Les syndicats bientôt reçus par Hollande — Colère des policiers

26 Octobre, 2016, 07:34 | Auteur: Sandy Vega
  • Les syndicats bientôt reçus par Hollande — Colère des policiers

François Hollande a annoncé cette rencontre " pour que nous puissions aller jusqu'au bout de ce que ces policiers ou ces organisations demandent ".

"Quant à changer les textes actuels (sur la légitime défense), on peut toujours y réfléchir mais je n'y suis pas favorable à ce stade, considérant que les règles d'emploi des armes ont été récemment élargies par la loi du 3 juin 2016", renforçant la lutte contre le crime organisé et le terrorisme.
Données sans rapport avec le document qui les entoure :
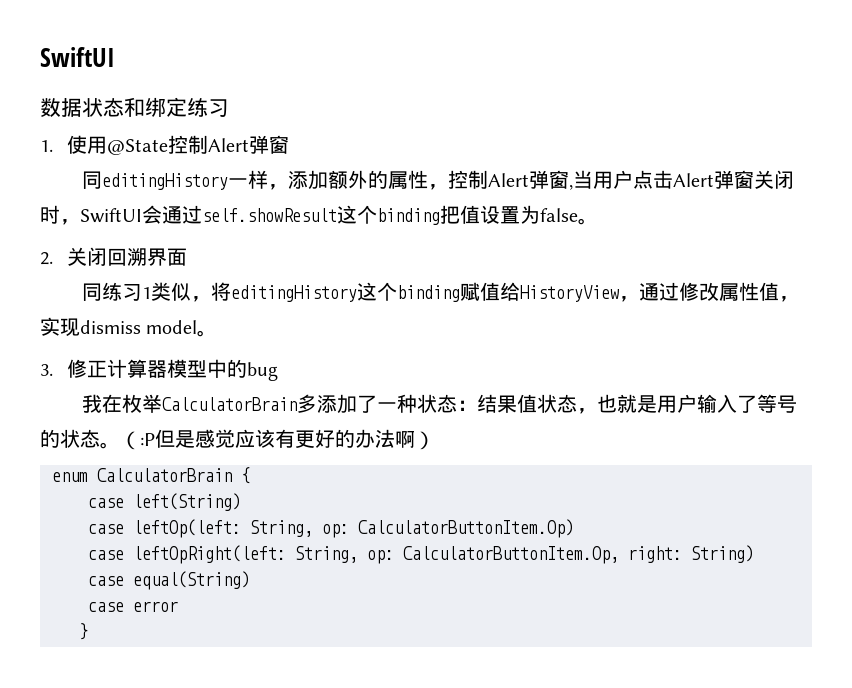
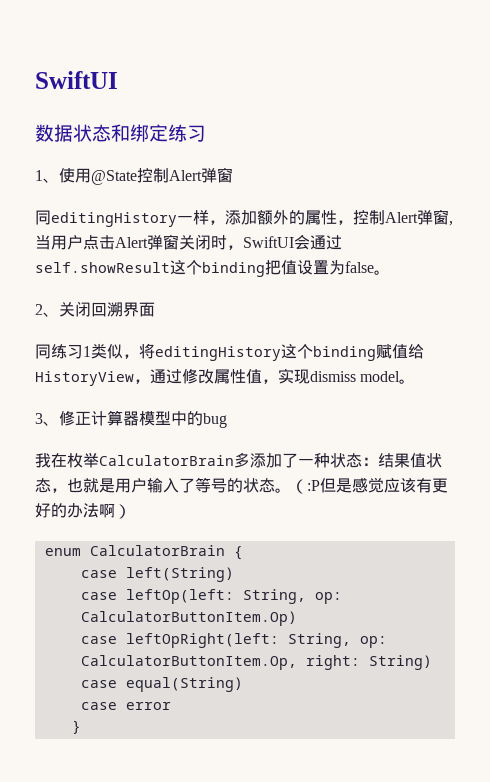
[40,140,53,152] 1. -> [35,170,59,183] 1、
[40,252,53,265] 2. -> [35,304,59,317] 2、
[40,364,53,376] 3. -> [35,413,59,426] 3、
Face à l'ampleur de la grogne et des manifestations depuis le lundi 17 octobre, auxquelles certains fonctionnaires se sont rendus en uniformes, le directeur général de la police confirme néanmoins ce dimanche qu'il va demander une enquête administrative auprès de l'IGPN (inspection générale de la police nationale). Ces derniers "ont le sentiment que la justice n'apporte pas de réponse à la hauteur de ce qu'ils vivent", selon lui. Dans le JDD, le patron de la police dit comprendre l'"exaspération" des fonctionnaires, qui ont défilé par centaines plusieurs soirs de suite, samedi soir encore, à Paris et dans plusieurs villes de province pour réclamer davantage de moyens et de considération. Les gardiens de la paix seront par ailleurs équipés d'un système radio modernisé et munis de tablettes connectées au réseau sur le terrain. "Je leur dis qu'il faut revoir les missions", assure Jean-Marc Falcone, précisant notamment que la garde de détenus hospitalisés "mobilise 300 policiers". "Dès lundi, avec l'ensemble des préfets, nous allons mettre à plat les charges dites indues. À partir de la semaine prochaine, les policiers de l'Essonne seront libérés des missions de protection de personnalités", promet le responsable. Il dit avoir l'intention de " proposer au ministre de l'Intérieur qu'une série de missions de surveillance n'incombent plus à la police nationale, mais soient confiées à des entreprises privées ". En visite samedi dans un commissariat de Tours (Indre-et-Loire), le Premier ministre Manuel Valls a formulé sur Twitter son "ferme engagement à poursuivre le renforcement des moyens de notre police", sans donner plus de précisions.

Au sujet des quatre policiers blessés lors de l'attaque au cocktail Molotov, le 8 octobre à Viry-Châtillon (Essonne), le directeur général de la police nationale (DGPN) précise que "oui, sans problème", les policiers auraient pu tirer sur leurs agresseurs.

"Les policiers se posent en boucle la même question: à quoi je sers?". Le chef des policiers a, par ailleurs, assuré que "les flashballs vont être remplacés par un lanceur de balles de défense plus précis et adapté aux missions".